Le technicentre de Nevers a pourtant travaillé sur une reprise de l’aérodynamique frontale des X72500, pouvant s’inscrire dans le cadre de la rénovation mi-vie de ces automoteurs. Pour l'instant, seules des opérations légères ont été engagées, consistant essentiellement en un rehoussage des sièges des des habillages intérieurs, notamment en Limousin et Pays de la Loire. Un programme plus conséquent a été défini en Normandie et en PACA, mais sans avoir été concrétisé au-delà d'un simple rehoussage des sièges.

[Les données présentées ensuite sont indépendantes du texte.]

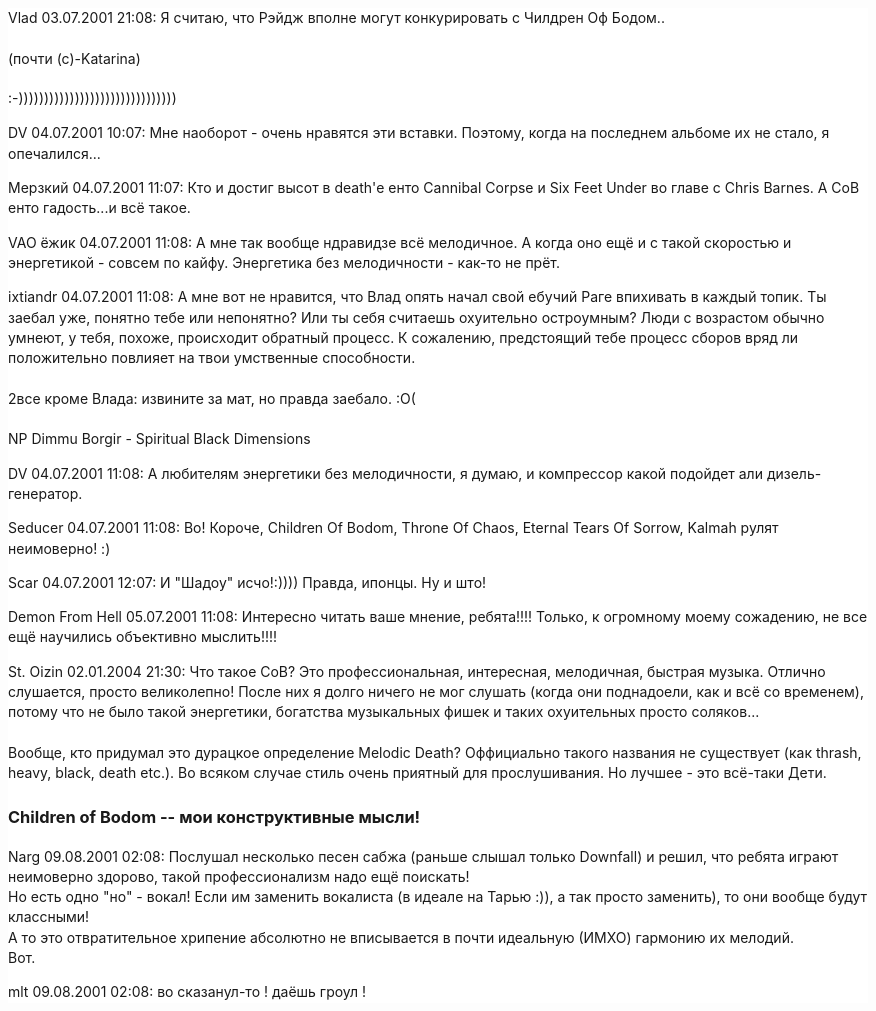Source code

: Vlad 03.07.2001 21:08:
Я считаю, что Рэйдж вполне могут конкурировать с Чилдрен Оф Бодом..<BR><BR>(почти (с)-Katarina)<BR><BR>:-)))))))))))))))))))))))))))))))

DV 04.07.2001 10:07:
Мне наоборот - очень нравятся эти вставки. Поэтому, когда на последнем альбоме их не стало, я опечалился...

Мерзкий 04.07.2001 11:07:
Кто и достиг высот в death'е енто Cannibal Corpse и Six Feet Under во главе с Chris Barnes. А CoB енто гадость...и всё такое.

VAO ёжик 04.07.2001 11:08:
А мне так вообще ндравидзе всё мелодичное. А когда оно ещё и с такой скоростью и энергетикой - совсем по кайфу. Энергетика без мелодичности - как-то не прёт.

ixtiandr 04.07.2001 11:08:
А мне вот не нравится, что Влад опять начал свой ебучий Раге впихивать в каждый топик. Ты заебал уже, понятно тебе или непонятно? Или ты себя считаешь охуительно остроумным? Люди с возрастом обычно умнеют, у тебя, похоже, происходит обратный процесс. К сожалению, предстоящий тебе процесс сборов вряд ли положительно повлияет на твои умственные способности.<BR><BR>2все кроме Влада: извините за мат, но правда заебало. :О(<BR><BR>NP Dimmu Borgir - Spiritual Black Dimensions

DV 04.07.2001 11:08:
А любителям энергетики без мелодичности, я думаю, и компрессор какой подойдет али дизель-генератор.

Seducer 04.07.2001 11:08:
Во! Короче, Children Of Bodom, Throne Of Chaos, Eternal Tears Of Sorrow, Kalmah рулят неимоверно! :)

Scar 04.07.2001 12:07:
И "Шадоу" исчо!:)))) Правда, ипонцы. Ну и што!

Demon From Hell 05.07.2001 11:08:
Интересно читать ваше мнение, ребята!!!! Только, к огромному моему сожадению, не все ещё научились объективно мыслить!!!!

St. Oizin 02.01.2004 21:30:
Что такое CoB? Это профессиональная, интересная, мелодичная, быстрая музыка. Отлично слушается, просто великолепно! После них я долго ничего не мог слушать (когда они поднадоели, как и всё со временем), потому что не было такой энергетики, богатства музыкальных фишек и таких охуительных просто соляков...<BR><BR>Вообще, кто придумал это дурацкое определение Melodic Death? Оффициально такого названия не существует (как thrash, heavy, black, death etc.). Во всяком случае стиль очень приятный для прослушивания. Но лучшее - это всё-таки Дети.


### Children of Bodom -- мои конструктивные мысли!

Narg 09.08.2001 02:08:
Послушал несколько песен сабжа (раньше слышал только Downfall) и решил, что ребята играют неимоверно здорово, такой профессионализм надо ещё поискать!<BR>Но есть одно "но" - вокал! Если им заменить вокалиста (в идеале на Тарью :)), а так просто заменить), то они вообще будут классными!<BR>А то это отвратительное хрипение абсолютно не вписывается в почти идеальную (ИМХО) гармонию их мелодий.<BR>Вот.

mlt 09.08.2001 02:08:
во сказанул-то ! даёшь гроул !
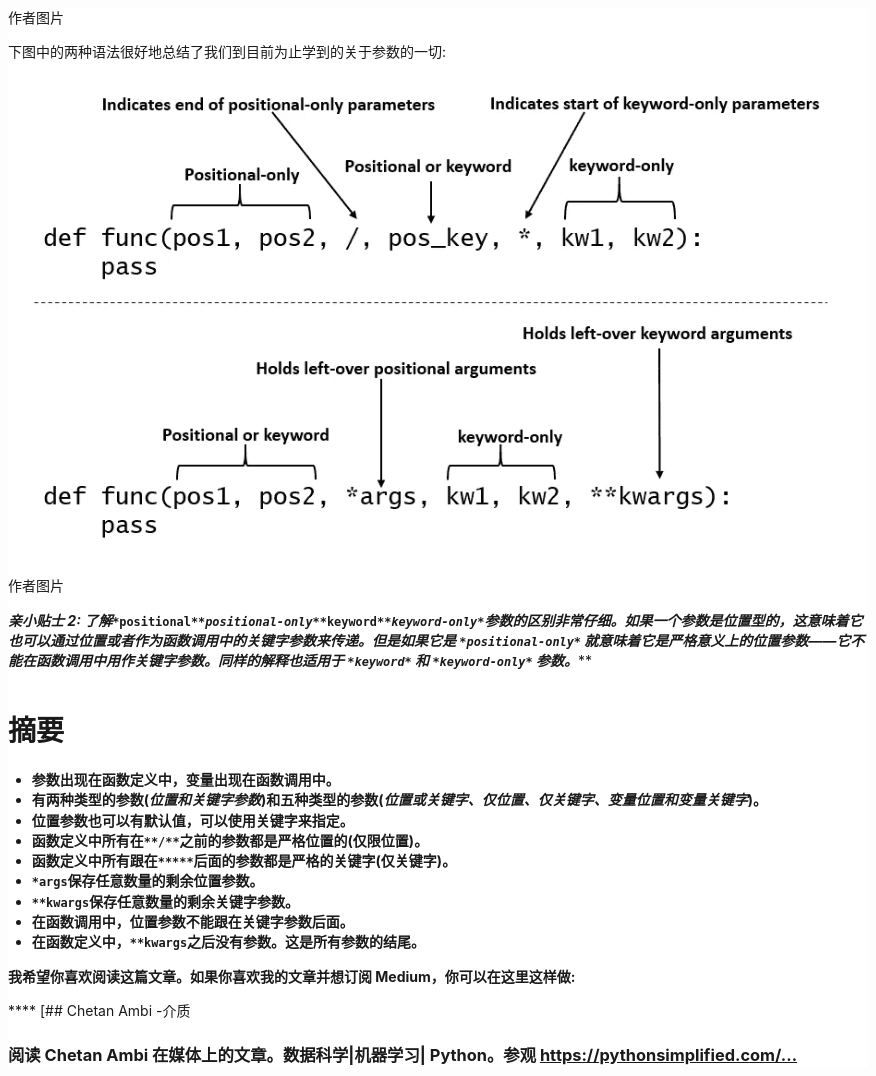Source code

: 作者图片

下图中的两种语法很好地总结了我们到目前为止学到的关于参数的一切:

![](img/4a219ae5c7bac9e82e2773c8c4af53be.png)

作者图片

*****亲小贴士 2:*** *了解*`*positional*`*`*positional-only*`*`*keyword*`*`*keyword-only*`*参数的区别非常仔细。如果一个参数是位置型的，这意味着它也可以通过位置或者作为函数调用中的关键字参数来传递。但是如果它是* `*positional-only*` *就意味着它是严格意义上的位置参数——它不能在函数调用中用作关键字参数。同样的解释也适用于* `*keyword*` *和* `*keyword-only*` *参数。******

# ****摘要****

*   ****参数出现在函数定义中，变量出现在函数调用中。****
*   ****有两种类型的参数(*位置和关键字参数*)和五种类型的参数(*位置或关键字、仅位置、仅关键字、变量位置和变量关键字*)。****
*   ****位置参数也可以有默认值，可以使用关键字来指定。****
*   ****函数定义中所有在`**/**`之前的参数都是严格位置的(仅限位置)。****
*   ****函数定义中所有跟在`*****`后面的参数都是严格的关键字(仅关键字)。****
*   ****`*args`保存任意数量的剩余位置参数。****
*   ****`**kwargs`保存任意数量的剩余关键字参数。****
*   ****在函数调用中，位置参数不能跟在关键字参数后面。****
*   ****在函数定义中，`**kwargs`之后没有参数。这是所有参数的结尾。****

****我希望你喜欢阅读这篇文章。如果你喜欢我的文章并想订阅 Medium，你可以在这里这样做:****

****[](https://chetanambi.medium.com) [## Chetan Ambi -介质

### 阅读 Chetan Ambi 在媒体上的文章。数据科学|机器学习| Python。参观 https://pythonsimplified.com/…
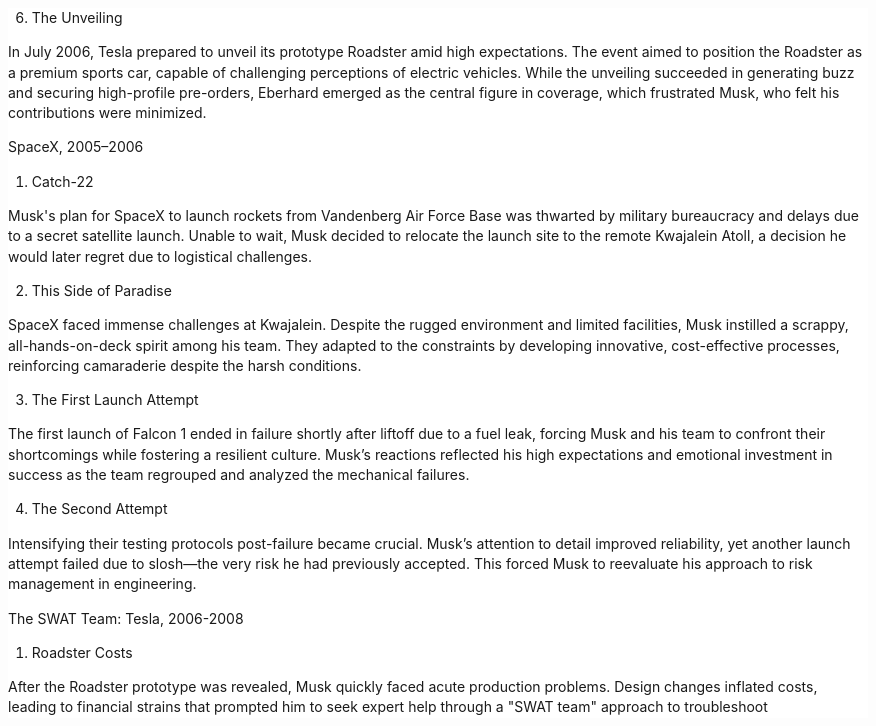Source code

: 6. The Unveiling

In July 2006, Tesla prepared to unveil its prototype Roadster
amid high expectations. The event aimed to position the
Roadster as a premium sports car, capable of challenging
perceptions of electric vehicles. While the unveiling
succeeded in generating buzz and securing high-profile
pre-orders, Eberhard emerged as the central figure in
coverage, which frustrated Musk, who felt his contributions
were minimized.


SpaceX, 2005–2006

1. Catch-22

Musk's plan for SpaceX to launch rockets from Vandenberg
Air Force Base was thwarted by military bureaucracy and
delays due to a secret satellite launch. Unable to wait, Musk
decided to relocate the launch site to the remote Kwajalein
Atoll, a decision he would later regret due to logistical
challenges.

2. This Side of Paradise

SpaceX faced immense challenges at Kwajalein. Despite the
rugged environment and limited facilities, Musk instilled a
scrappy, all-hands-on-deck spirit among his team. They
adapted to the constraints by developing innovative,
cost-effective processes, reinforcing camaraderie despite the
harsh conditions.

3. The First Launch Attempt


The first launch of Falcon 1 ended in failure shortly after
liftoff due to a fuel leak, forcing Musk and his team to
confront their shortcomings while fostering a resilient
culture. Musk’s reactions reflected his high expectations and
emotional investment in success as the team regrouped and
analyzed the mechanical failures.

4. The Second Attempt

Intensifying their testing protocols post-failure became
crucial. Musk’s attention to detail improved reliability, yet
another launch attempt failed due to slosh—the very risk he
had previously accepted. This forced Musk to reevaluate his
approach to risk management in engineering.

The SWAT Team: Tesla, 2006-2008

1. Roadster Costs

After the Roadster prototype was revealed, Musk quickly
faced acute production problems. Design changes inflated
costs, leading to financial strains that prompted him to seek
expert help through a "SWAT team" approach to troubleshoot
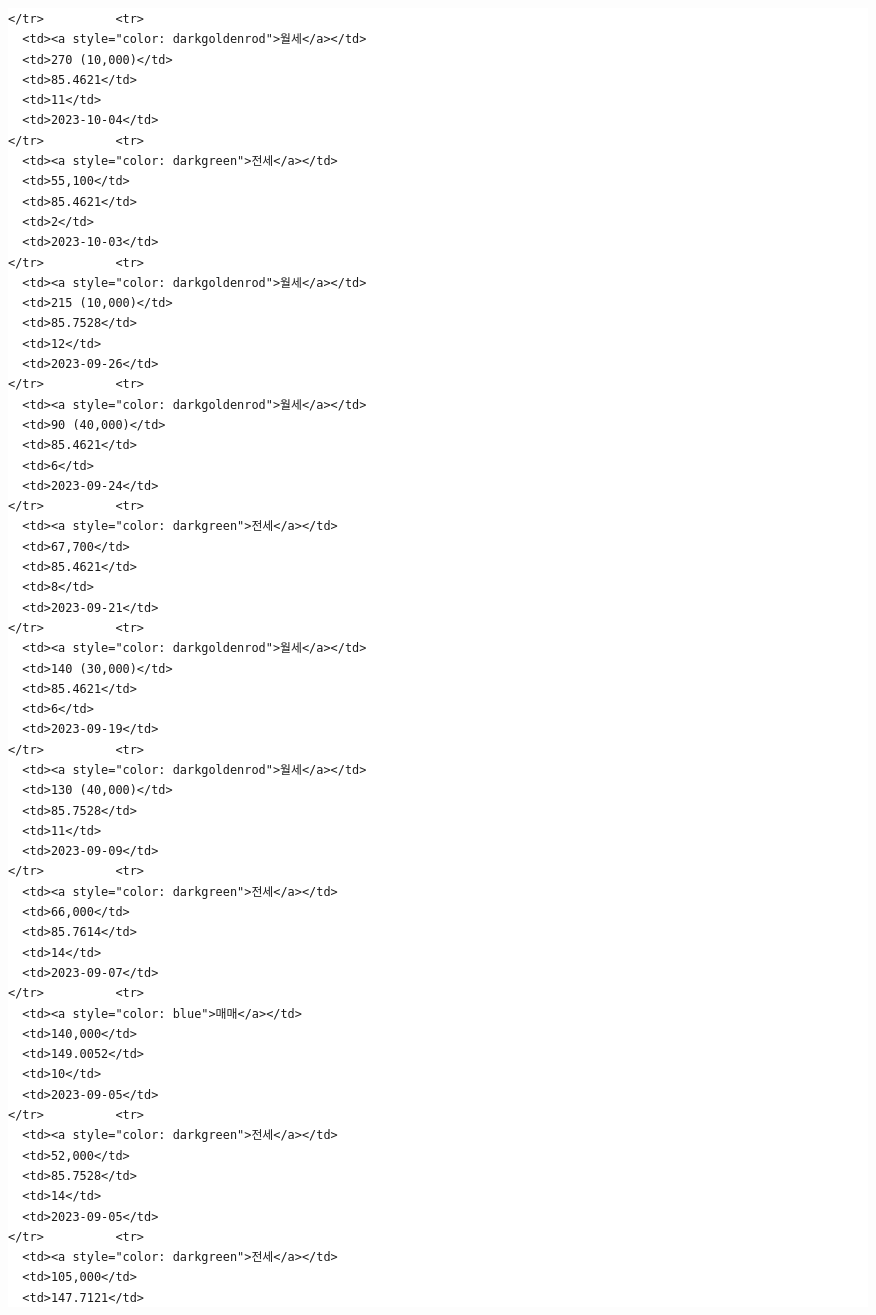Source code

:     </tr>          <tr>
      <td><a style="color: darkgoldenrod">월세</a></td>
      <td>270 (10,000)</td>
      <td>85.4621</td>
      <td>11</td>
      <td>2023-10-04</td>
    </tr>          <tr>
      <td><a style="color: darkgreen">전세</a></td>
      <td>55,100</td>
      <td>85.4621</td>
      <td>2</td>
      <td>2023-10-03</td>
    </tr>          <tr>
      <td><a style="color: darkgoldenrod">월세</a></td>
      <td>215 (10,000)</td>
      <td>85.7528</td>
      <td>12</td>
      <td>2023-09-26</td>
    </tr>          <tr>
      <td><a style="color: darkgoldenrod">월세</a></td>
      <td>90 (40,000)</td>
      <td>85.4621</td>
      <td>6</td>
      <td>2023-09-24</td>
    </tr>          <tr>
      <td><a style="color: darkgreen">전세</a></td>
      <td>67,700</td>
      <td>85.4621</td>
      <td>8</td>
      <td>2023-09-21</td>
    </tr>          <tr>
      <td><a style="color: darkgoldenrod">월세</a></td>
      <td>140 (30,000)</td>
      <td>85.4621</td>
      <td>6</td>
      <td>2023-09-19</td>
    </tr>          <tr>
      <td><a style="color: darkgoldenrod">월세</a></td>
      <td>130 (40,000)</td>
      <td>85.7528</td>
      <td>11</td>
      <td>2023-09-09</td>
    </tr>          <tr>
      <td><a style="color: darkgreen">전세</a></td>
      <td>66,000</td>
      <td>85.7614</td>
      <td>14</td>
      <td>2023-09-07</td>
    </tr>          <tr>
      <td><a style="color: blue">매매</a></td>
      <td>140,000</td>
      <td>149.0052</td>
      <td>10</td>
      <td>2023-09-05</td>
    </tr>          <tr>
      <td><a style="color: darkgreen">전세</a></td>
      <td>52,000</td>
      <td>85.7528</td>
      <td>14</td>
      <td>2023-09-05</td>
    </tr>          <tr>
      <td><a style="color: darkgreen">전세</a></td>
      <td>105,000</td>
      <td>147.7121</td>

Manifestement, aucune Région ne souhaite s'engager financièrement sur la rénovation lourde des X72500, craignant probablement - et non sans raisons - de mauvaises surprises. Désormais âgés de 20 ans pour les premiers éléments mis en service, ces automoteurs sont fortement concurrencés par les AGC et les Régiolis, plus fiables et plus capacitaires. Entre les effets de la rationalisation des parcs, les quelques améliorations dans la gestion de flotte et une croissance nettement plus faible du trafic, avec même un recul assez net en 2014 et 2015, les besoins ont diminué et l'usage des X72500 a régressé au point de voir 29 rames garées bon état, soit le quart du parc. Sans repreneurs, ces engins ont commencé à prendre le chemin de la démolition, donnant une impression de gâchis. Certes, ces engins sont mal nés mais a-t-on véritablement examiné toutes les possibilités de réutilisation ? La piste d'une vente de certains engins à la Roumanie fait son chemin...

La réforme de matériel à 20 ans donne une image assez préoccupante de la situation du transport ferroviaire régional en France, d'autant plus que les Régions sont sous forte contrainte budgétaire ce qui ne leur permet que difficilement d'envisager des investissements en Régiolis pour compenser la disparition des X72500.